You can also add shim washers to adjust Axial position.

yeah that is a “plan B” ATM. There also is some “spring” in HIPS (not as much as most Nylons) . Well I will keep you guys up to date on that. I am currently exploring ways to easier mount this - which probably will enclose both the thrust bearing and regular bearing in the gear which will require a 5ish mm washer which I was leaning towards printing in TPU.

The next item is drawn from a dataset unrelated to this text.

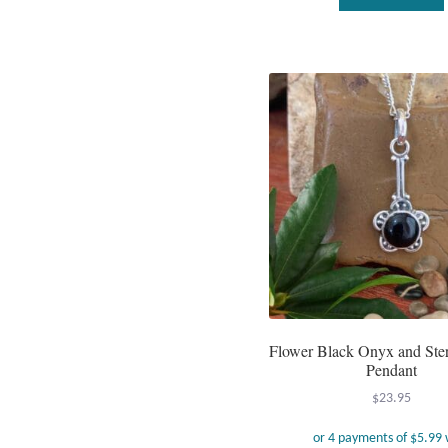
Flower Black Onyx and Sterl
Pendant
$
23.95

Another thing will be mounting the worm to the gear. The current idea is to have both bearings enclosed in the gear and maybe tape a piece of paper over and slide it in sideways until it mates with one of the small gears. The paper is to hold the bearings as there is no place for fingers. Later the paper can be ripped out. Then there will be the need of either use captive nuts (that means >= M4) in the gear spokes or inserts (need to figure a way to insert them reliably straight with a solder iron) Then after the first worm is in place and something on top is installed to hold the axle in straight then the 2nd worm can be slid in from the side to align with the Worm Gear and then the Herring bonde gear train can be turned (and the worm slightly to keep good contact with both gears) until the mount holes line up so the worm and herringbone gear can be connected. Then Lube and some final enclosure parts

Then up to the top to mount the scale, some limit switches, some mounts for the arduinos and BTS7960s Making a PC board to allow both speed and current control and the proper setup of limit switches and a quadrature encoder. IOW a “bit” of software and some UI to control it.

AND THEN… See if it works as desired - if not there might be the need for some iterations. So not a trivial task.

Can you post a cross section through the worm?